Вообразить блеющую овечку в роли хозяйки дома с богатыми традициями было просто невозможно.
— Черт с ними! — в сердцах бросил граф. — Женюсь на вдове.
Однако как ни старался, так и не припомнил среди многочисленных знакомых ни одной молодой красивой вдовы, которая стала бы ему подходящей женой.
Граф придержал лошадей у подъезда, украшенного мраморными колоннами. Двор уже погружался в сумерки. Стекла окон верхних этажей поблескивали в лучах заходящего солнца. На ветру колыхался флаг с гербом Дроксфордов. На фоне безоблачного неба он был отчетливо виден.
Взбежав по широким каменным ступеням, граф задержался на верхнем марше. Он оглянулся и долго смотрел на озеро. По серебристой глади медленно скользили грациозные черные лебеди. Лебединое озеро поместья Дроксфордов было гордостью графства.
В саду цвела белая, темно- и бледно-лиловая сирень. К вечеру ее аромат становился острее. Миндаль, посаженный матерью у края озера, цвел розовыми цветами. Лепестки падали на воду и качались, как маленькие лодочки, на легкой зыби, слегка ласкающей склоненные к воде желтые ирисы.
Во всем чувствовалось умиротворение и покой. Воспоминания об ушедших в мир иной теснили грудь.

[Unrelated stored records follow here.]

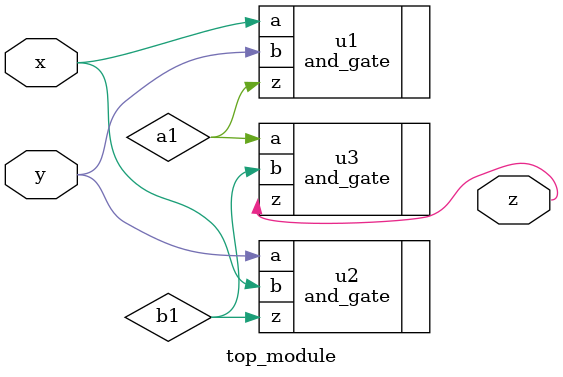
<source format=sv>
module top_module(
	input x,
	input y,
	output z);
	
	// Gates
	wire a1, b1, a2, b2, a3, b3;
	
	// First gate
	and_gate u1(
		.a(x),
		.b(y),
		.z(a1)
	);
	
	// Second gate
	and_gate u2(
		.a(y),
		.b(x),
		.z(b1)
	);
	
	// Third gate
	and_gate u3(
		.a(a1),
		.b(b1),
		.z(z)
	);
	
endmodule

</source>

Граф вошел в парадный холл. Альковы украшали мраморные статуи. Высокий потолок расписан итальянским художником, специально приглашенным для этого из Флоренции. По коридору, вдоль которого стояли лакеи в роскошных ливреях, граф направился в библиотеку. Она располагалась на другом конце здания и выходила окнами в сад, разбитый в строгом соответствии с планировкой поместья.

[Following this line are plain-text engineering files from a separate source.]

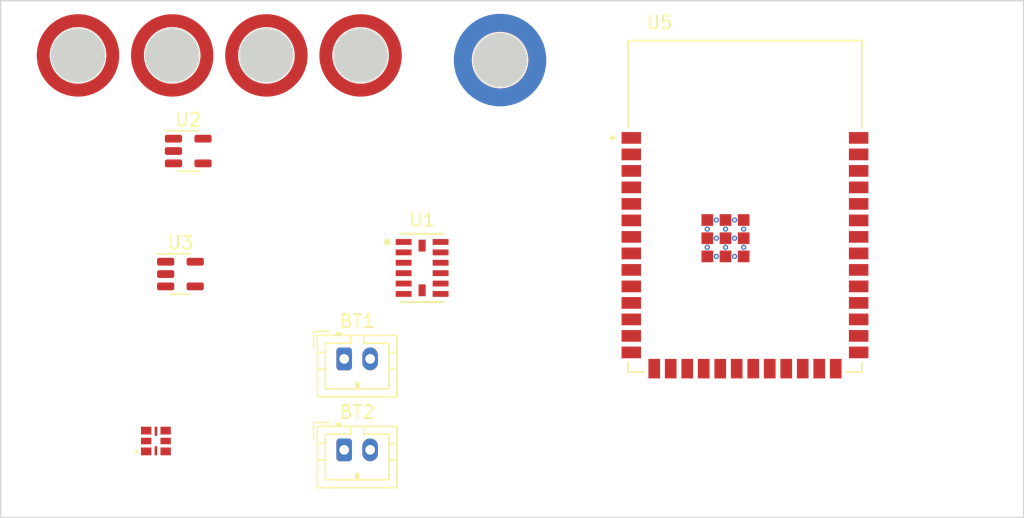
<source format=kicad_pcb>
(kicad_pcb (version 20221018) (generator pcbnew)

  (general
    (thickness 1.6)
  )

  (paper "A5")
  (title_block
    (title "Danger Cookie")
    (rev "V1")
  )

  (layers
    (0 "F.Cu" signal)
    (31 "B.Cu" signal)
    (32 "B.Adhes" user "B.Adhesive")
    (33 "F.Adhes" user "F.Adhesive")
    (34 "B.Paste" user)
    (35 "F.Paste" user)
    (36 "B.SilkS" user "B.Silkscreen")
    (37 "F.SilkS" user "F.Silkscreen")
    (38 "B.Mask" user)
    (39 "F.Mask" user)
    (40 "Dwgs.User" user "User.Drawings")
    (41 "Cmts.User" user "User.Comments")
    (42 "Eco1.User" user "User.Eco1")
    (43 "Eco2.User" user "User.Eco2")
    (44 "Edge.Cuts" user)
    (45 "Margin" user)
    (46 "B.CrtYd" user "B.Courtyard")
    (47 "F.CrtYd" user "F.Courtyard")
    (48 "B.Fab" user)
    (49 "F.Fab" user)
    (50 "User.1" user)
    (51 "User.2" user)
    (52 "User.3" user)
    (53 "User.4" user)
    (54 "User.5" user)
    (55 "User.6" user)
    (56 "User.7" user)
    (57 "User.8" user)
    (58 "User.9" user)
  )

  (setup
    (pad_to_mask_clearance 0)
    (pcbplotparams
      (layerselection 0x00010fc_ffffffff)
      (plot_on_all_layers_selection 0x0000000_00000000)
      (disableapertmacros false)
      (usegerberextensions false)
      (usegerberattributes true)
      (usegerberadvancedattributes true)
      (creategerberjobfile true)
      (dashed_line_dash_ratio 12.000000)
      (dashed_line_gap_ratio 3.000000)
      (svgprecision 4)
      (plotframeref false)
      (viasonmask false)
      (mode 1)
      (useauxorigin false)
      (hpglpennumber 1)
      (hpglpenspeed 20)
      (hpglpendiameter 15.000000)
      (dxfpolygonmode true)
      (dxfimperialunits true)
      (dxfusepcbnewfont true)
      (psnegative false)
      (psa4output false)
      (plotreference true)
      (plotvalue true)
      (plotinvisibletext false)
      (sketchpadsonfab false)
      (subtractmaskfromsilk false)
      (outputformat 1)
      (mirror false)
      (drillshape 0)
      (scaleselection 1)
      (outputdirectory "C:/Users/crazz/Desktop/")
    )
  )

  (net 0 "")
  (net 1 "unconnected-(U1-VDDI{slash}O-Pad1)")
  (net 2 "unconnected-(U1-GND-Pad2)")
  (net 3 "unconnected-(U1-RESERVED-Pad3)")
  (net 4 "unconnected-(U1-GND-Pad4)")
  (net 5 "unconnected-(U1-GND-Pad5)")
  (net 6 "unconnected-(U1-VS-Pad6)")
  (net 7 "unconnected-(U1-*CS-Pad7)")
  (net 8 "unconnected-(U1-INT1-Pad8)")
  (net 9 "unconnected-(U1-INT2-Pad9)")
  (net 10 "unconnected-(U1-NC-Pad10)")
  (net 11 "unconnected-(U1-RESERVED-Pad11)")
  (net 12 "unconnected-(U1-SDO{slash}ALTADDRESS-Pad12)")
  (net 13 "unconnected-(U1-SDA{slash}SDI{slash}SDIO-Pad13)")
  (net 14 "unconnected-(U1-SCL{slash}SCLK-Pad14)")
  (net 15 "unconnected-(U2-IN-Pad1)")
  (net 16 "unconnected-(U2-GND-Pad2)")
  (net 17 "unconnected-(U2-EN-Pad3)")
  (net 18 "unconnected-(U2-BP-Pad4)")
  (net 19 "unconnected-(U2-OUT-Pad5)")
  (net 20 "unconnected-(U3-IN-Pad1)")
  (net 21 "unconnected-(U3-GND-Pad2)")
  (net 22 "unconnected-(U3-EN-Pad3)")
  (net 23 "unconnected-(U3-BP-Pad4)")
  (net 24 "unconnected-(U3-OUT-Pad5)")
  (net 25 "Net-(BT1-+)")
  (net 26 "Net-(BT1--)")
  (net 27 "unconnected-(U5-EN-Pad3)")
  (net 28 "unconnected-(U5-IO4-Pad4)")
  (net 29 "unconnected-(U5-IO5-Pad5)")
  (net 30 "unconnected-(U5-IO6-Pad6)")
  (net 31 "unconnected-(U5-IO7-Pad7)")
  (net 32 "unconnected-(U5-IO15-Pad8)")
  (net 33 "unconnected-(U5-IO16-Pad9)")
  (net 34 "unconnected-(U5-IO17-Pad10)")
  (net 35 "unconnected-(U5-IO18-Pad11)")
  (net 36 "unconnected-(U5-IO8-Pad12)")
  (net 37 "unconnected-(U5-IO19-Pad13)")
  (net 38 "unconnected-(U5-IO20-Pad14)")
  (net 39 "unconnected-(U5-IO3-Pad15)")
  (net 40 "unconnected-(U5-IO0-Pad27)")
  (net 41 "unconnected-(U5-IO35-Pad28)")
  (net 42 "unconnected-(U5-IO36-Pad29)")
  (net 43 "unconnected-(U5-IO37-Pad30)")
  (net 44 "unconnected-(U5-IO38-Pad31)")
  (net 45 "unconnected-(U5-IO39-Pad32)")
  (net 46 "unconnected-(U5-IO40-Pad33)")
  (net 47 "unconnected-(U5-IO41-Pad34)")
  (net 48 "unconnected-(U5-IO42-Pad35)")
  (net 49 "unconnected-(U5-RXD0-Pad36)")
  (net 50 "unconnected-(U5-TXD0-Pad37)")
  (net 51 "unconnected-(U5-IO2-Pad38)")
  (net 52 "unconnected-(U5-IO1-Pad39)")
  (net 53 "unconnected-(U5-IO46-Pad16)")
  (net 54 "unconnected-(U5-IO9-Pad17)")
  (net 55 "unconnected-(U5-IO10-Pad18)")
  (net 56 "unconnected-(U5-IO11-Pad19)")
  (net 57 "unconnected-(U5-IO12-Pad20)")
  (net 58 "unconnected-(U5-IO13-Pad21)")
  (net 59 "unconnected-(U5-IO14-Pad22)")
  (net 60 "unconnected-(U5-IO21-Pad23)")
  (net 61 "unconnected-(U5-IO47-Pad24)")
  (net 62 "unconnected-(U5-IO48-Pad25)")
  (net 63 "unconnected-(U5-IO45-Pad26)")
  (net 64 "unconnected-(SW1-Pad2)")
  (net 65 "GND")
  (net 66 "+3.3V")
  (net 67 "unconnected-(D1-VDD-Pad1)")
  (net 68 "unconnected-(D1-CO-Pad2)")
  (net 69 "unconnected-(D1-DO-Pad3)")
  (net 70 "unconnected-(D1-GND-Pad4)")
  (net 71 "unconnected-(D1-CI-Pad5)")
  (net 72 "unconnected-(D1-DI-Pad6)")

  (footprint "Package_TO_SOT_SMD:SOT-23-5" (layer "F.Cu") (at 50 48))

  (footprint "Connector_JST:JST_PH_B2B-PH-K_1x02_P2.00mm_Vertical" (layer "F.Cu") (at 62 64))

  (footprint "Connector_JST:JST_PH_B2B-PH-K_1x02_P2.00mm_Vertical" (layer "F.Cu") (at 62 71))

  (footprint "ADXL375:LGA_CC-14-1_ADI-M" (layer "F.Cu") (at 68 57))

  (footprint "Round_Nut:SMTSO2515" (layer "F.Cu") (at 48.765017 40.64))

  (footprint "Round_Nut:SMTSO2515" (layer "F.Cu") (at 56.015 40.64))

  (footprint "Package_TO_SOT_SMD:SOT-23-5" (layer "F.Cu") (at 49.3975 57.47))

  (footprint "Round_Nut:SMTSO2515_SW" (layer "F.Cu") (at 74 41))

  (footprint "Round_Nut:SMTSO2515" (layer "F.Cu") (at 63.264983 40.64))

  (footprint "Round_Nut:SMTSO2515" (layer "F.Cu") (at 41.515034 40.64))

  (footprint "HD107S:HD107S" (layer "F.Cu") (at 47.51 70.32))

  (footprint "ESP32-S3-WROOM-1-N8R2:XCVR_ESP32-S3-WROOM-1-N8R2" (layer "F.Cu") (at 92.85 52.25))

  (gr_rect (start 35.56 36.425712) (end 114.3 76.2)
    (stroke (width 0.1) (type default)) (fill none) (layer "Edge.Cuts") (tstamp aca1e60e-adcd-4a32-bd33-17d44e75a17c))

)

</source>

Дворецкий распахнул перед ним дверь и, когда граф вошел в комнату, спросил:
— Что угодно, милорд?
— Рюмку коньяку.
Мастерс, служивший в семье графа более сорока лет, сделал знак лакею.
Граф прошелся по комнате. Все стены библиотеки, от пола до потолка, закрывали книжные шкафы, в которых хранились старинные книги и редкие фолианты. Над камином висел портрет деда. Художник Стиббс изобразил его верхом на охотничьей лошади.
— Скажите мне, Мастерс, — обратился граф к дворецкому, — что вам известно о сэре Джоне Ренделе, представляющем наш округ в парламенте?
— Боюсь, ничего хорошего, милорд.
Граф поднял брови.
— После смерти ее сиятельства сэр Джон совсем опустился. Говорят, милорд, он проиграл в карты все деньги, и его привезли домой в таком состоянии, что даже опасались за его жизнь.
— Жаль, — заметил граф. — Я помню его респектабельным джентльменом и прекрасным охотником.
— Он таким и был, милорд. Его покойная жена всегда говорила, что на сэра Джона во всем можно положиться.
— Он перестал выполнять свои обязанности в парламенте?
— Думаю, милорд, состояние здоровья сэра Джона таково, что он не способен заседать в палате общин.
— Благодарю вас, Мастерс. Именно это я и предполагал.
Граф дал понять, что разговор окончен, но Мастерс задержался.
— Раньше леди Рендел часто приезжала к нам, милорд. Она была очень приятной дамой, а вот сэр Джон всегда отличался тяжелым характером. О нем ходят разные слухи.
— Какие слухи? — резко спросил граф.
— Говорят, милорд, будто он совсем обезумел после смерти ее сиятельства. Леди оказывала на него благотворное влияние. Теперь он вымещает свое горе на дочери. Она единственный ребенок, милорд, и, как я слышал, такая же красавица, как и ее мать.
— Что вы имеете в виду, говоря «вымещает свое горе»? — спросил граф.
— Я только повторяю чужие слова, милорд. Люди, живущие по соседству в течение долгих лет, знают все друг о друге. Соседи утверждают, что, когда сэр Джон пьян, он бьет молодую леди. — Мастерс смущенно кашлянул. — Она совсем молоденькая, милорд. И если действительно похожа на мать, то должна быть изящной хрупкой особой. Конечно, ужасно, что с ней так обращаются, но что тут можно поделать? Со своими домочадцами джентльмен вправе поступать как ему заблагорассудится.
— Это точно, — согласился граф, но задумался, все ли его соседи ведут себя как им заблагорассудится. Он раньше никогда не интересовался тем, как ведут себя другие.
Герцог, по словам Карины, грозился избить свою старшую дочь и посадить ее на хлеб и воду, если она откажется выполнить его волю.